To exploit the existing energy savings potential and the associated improvements on the part of building engineering, BT offers a service called Performance Contracting. With this service contract, BT as general contractor takes charge of the necessary modernizing and optimizing measures. The required investment is paid back from the energy and operating cost savings during the contract period. The contract additionally increases the operational safety as well as the value of the building equipment and thus contributes to the protection of the environment by targeted energy savings and reduced emission. Additional savings are distributed among the partners, savings not achieved are borne by BT. After the expiry of the contract period, all savings accrue to the customer.

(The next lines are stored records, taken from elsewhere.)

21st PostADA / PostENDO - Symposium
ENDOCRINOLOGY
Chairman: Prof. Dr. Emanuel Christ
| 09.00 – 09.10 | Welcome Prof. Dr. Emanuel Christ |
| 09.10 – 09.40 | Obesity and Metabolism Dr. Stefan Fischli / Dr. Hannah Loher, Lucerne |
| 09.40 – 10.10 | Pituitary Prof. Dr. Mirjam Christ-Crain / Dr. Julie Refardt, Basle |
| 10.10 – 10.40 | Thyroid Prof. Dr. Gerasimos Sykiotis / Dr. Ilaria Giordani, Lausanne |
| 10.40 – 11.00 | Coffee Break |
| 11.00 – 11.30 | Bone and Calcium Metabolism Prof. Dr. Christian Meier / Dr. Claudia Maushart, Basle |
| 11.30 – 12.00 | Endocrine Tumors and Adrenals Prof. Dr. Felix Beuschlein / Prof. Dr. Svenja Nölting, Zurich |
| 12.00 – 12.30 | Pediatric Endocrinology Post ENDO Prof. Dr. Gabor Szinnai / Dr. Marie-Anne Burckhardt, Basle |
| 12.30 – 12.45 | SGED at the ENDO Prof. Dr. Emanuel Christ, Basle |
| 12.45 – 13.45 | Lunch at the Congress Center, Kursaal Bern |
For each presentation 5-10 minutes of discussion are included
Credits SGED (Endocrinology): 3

Case study: Hospital da Luz, Lisbon, Portugal
Siemens Building Technologies supplied such a 'total' solution at the Hospital da Luz, Lisbon, Portugal. The integrated healthcare campus opened in January 2007 and is structured in more than 30 special clinics and practices to provide outpatient and inpatient treatment. The campus accommodates a general hospital with 130 beds, a nursing home with 150 beds and a retirement home with 115 apartments. The total investment for this project amounted to US$184.5 million. BT installed and combined systems from their portfolio in safety and security, building automation and energy efficiency. A special feature is the interface between building automation and the IT-solution. With HiMed-cockpit user interface medical practitioners have access to all clinical data required for their healthcare services. In addition patients can call for assistance in case of emergency, telephone, can select TV/Radio programs, have access to the Internet, communicate with the integrated web camera or can control room functions such as light, HVAC control or the window blinds from their bedside.

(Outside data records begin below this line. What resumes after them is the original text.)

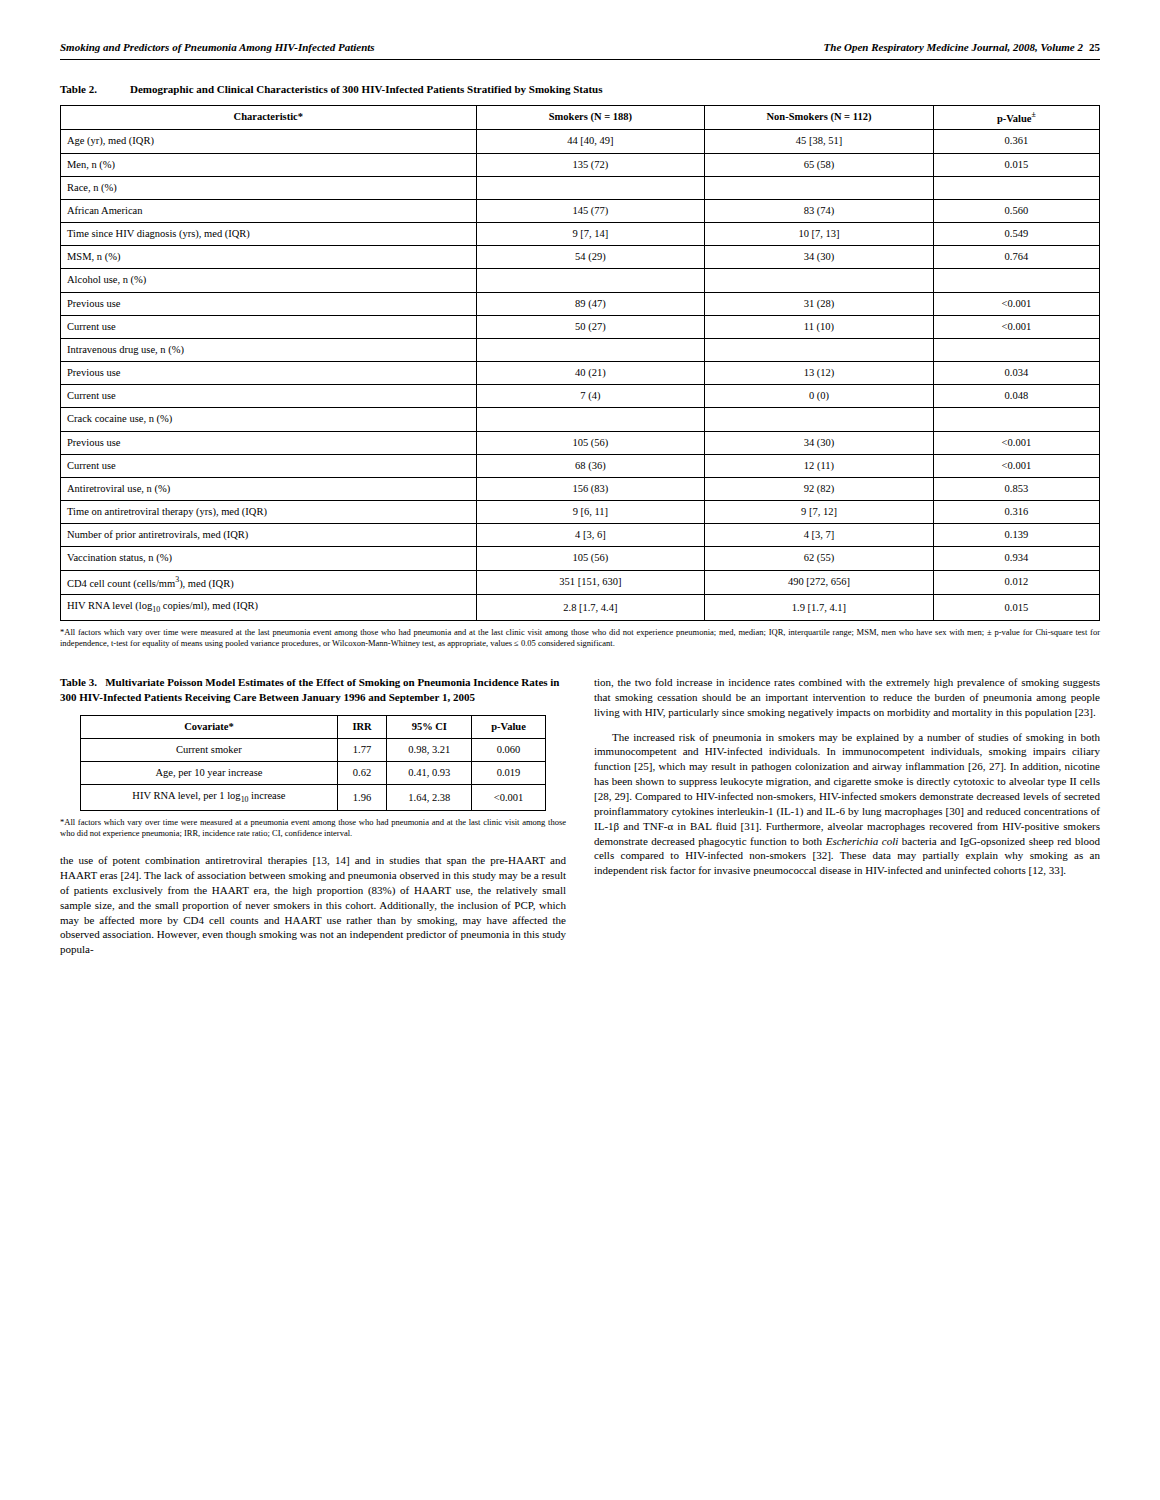Smoking and Predictors of Pneumonia Among HIV-Infected Patients
The Open Respiratory Medicine Journal, 2008, Volume 225
Table 2. Demographic and Clinical Characteristics of 300 HIV-Infected Patients Stratified by Smoking Status
| Characteristic* | Smokers (N = 188) | Non-Smokers (N = 112) | p-Value ± |
| --- | --- | --- | --- |
| Age (yr), med (IQR) | 44 [40, 49] | 45 [38, 51] | 0.361 |
| Men, n (%) | 135 (72) | 65 (58) | 0.015 |
| Race, n (%) | | | |
| African American | 145 (77) | 83 (74) | 0.560 |
| Time since HIV diagnosis (yrs), med (IQR) | 9 [7, 14] | 10 [7, 13] | 0.549 |
| MSM, n (%) | 54 (29) | 34 (30) | 0.764 |
| Alcohol use, n (%) | | | |
| Previous use | 89 (47) | 31 (28) | <0.001 |
| Current use | 50 (27) | 11 (10) | <0.001 |
| Intravenous drug use, n (%) | | | |
| Previous use | 40 (21) | 13 (12) | 0.034 |
| Current use | 7 (4) | 0 (0) | 0.048 |
| Crack cocaine use, n (%) | | | |
| Previous use | 105 (56) | 34 (30) | <0.001 |
| Current use | 68 (36) | 12 (11) | <0.001 |
| Antiretroviral use, n (%) | 156 (83) | 92 (82) | 0.853 |
| Time on antiretroviral therapy (yrs), med (IQR) | 9 [6, 11] | 9 [7, 12] | 0.316 |
| Number of prior antiretrovirals, med (IQR) | 4 [3, 6] | 4 [3, 7] | 0.139 |
| Vaccination status, n (%) | 105 (56) | 62 (55) | 0.934 |
| CD4 cell count (cells/mm 3 ), med (IQR) | 351 [151, 630] | 490 [272, 656] | 0.012 |
| HIV RNA level (log 10 copies/ml), med (IQR) | 2.8 [1.7, 4.4] | 1.9 [1.7, 4.1] | 0.015 |
*All factors which vary over time were measured at the last pneumonia event among those who had pneumonia and at the last clinic visit among those who did not experience pneumonia; med, median; IQR, interquartile range; MSM, men who have sex with men; ± p-value for Chi-square test for independence, t-test for equality of means using pooled variance procedures, or Wilcoxon-Mann-Whitney test, as appropriate, values ≤ 0.05 considered significant.
Table 3. Multivariate Poisson Model Estimates of the Effect of Smoking on Pneumonia Incidence Rates in 300 HIV-Infected Patients Receiving Care Between January 1996 and September 1, 2005
| Covariate* | IRR | 95% CI | p-Value |
| --- | --- | --- | --- |
| Current smoker | 1.77 | 0.98, 3.21 | 0.060 |
| Age, per 10 year increase | 0.62 | 0.41, 0.93 | 0.019 |
| HIV RNA level, per 1 log 10 increase | 1.96 | 1.64, 2.38 | <0.001 |
*All factors which vary over time were measured at a pneumonia event among those who had pneumonia and at the last clinic visit among those who did not experience pneumonia; IRR, incidence rate ratio; CI, confidence interval.
the use of potent combination antiretroviral therapies [13, 14] and in studies that span the pre-HAART and HAART eras [24]. The lack of association between smoking and pneumonia observed in this study may be a result of patients exclusively from the HAART era, the high proportion (83%) of HAART use, the relatively small sample size, and the small proportion of never smokers in this cohort. Additionally, the inclusion of PCP, which may be affected more by CD4 cell counts and HAART use rather than by smoking, may have affected the observed association. However, even though smoking was not an independent predictor of pneumonia in this study popula-
tion, the two fold increase in incidence rates combined with the extremely high prevalence of smoking suggests that smoking cessation should be an important intervention to reduce the burden of pneumonia among people living with HIV, particularly since smoking negatively impacts on morbidity and mortality in this population [23].
The increased risk of pneumonia in smokers may be explained by a number of studies of smoking in both immunocompetent and HIV-infected individuals. In immunocompetent individuals, smoking impairs ciliary function [25], which may result in pathogen colonization and airway inflammation [26, 27]. In addition, nicotine has been shown to suppress leukocyte migration, and cigarette smoke is directly cytotoxic to alveolar type II cells [28, 29]. Compared to HIV-infected non-smokers, HIV-infected smokers demonstrate decreased levels of secreted proinflammatory cytokines interleukin-1 (IL-1) and IL-6 by lung macrophages [30] and reduced concentrations of IL-1β and TNF-α in BAL fluid [31]. Furthermore, alveolar macrophages recovered from HIV-positive smokers demonstrate decreased phagocytic function to both Escherichia coli bacteria and IgG-opsonized sheep red blood cells compared to HIV-infected non-smokers [32]. These data may partially explain why smoking as an independent risk factor for invasive pneumococcal disease in HIV-infected and uninfected cohorts [12, 33].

The complex is owned by the Espirito Santo banking group, which entered the healthcare sector only a few years ago through its Espirito Santo Saude holding company. In the meantime the group has acquired, renovated or constructed 13 hospitals in Portugal. Hospital da Luz is the most modern of these properties. Some of the people responsible for the groupˇs healthcare activities come from the management consulting and financial sectors and from the outset of the planning and design process put their trust in IT and the integration of all processes as the key to success. The goal was to operate as a network thus safely and efficiently.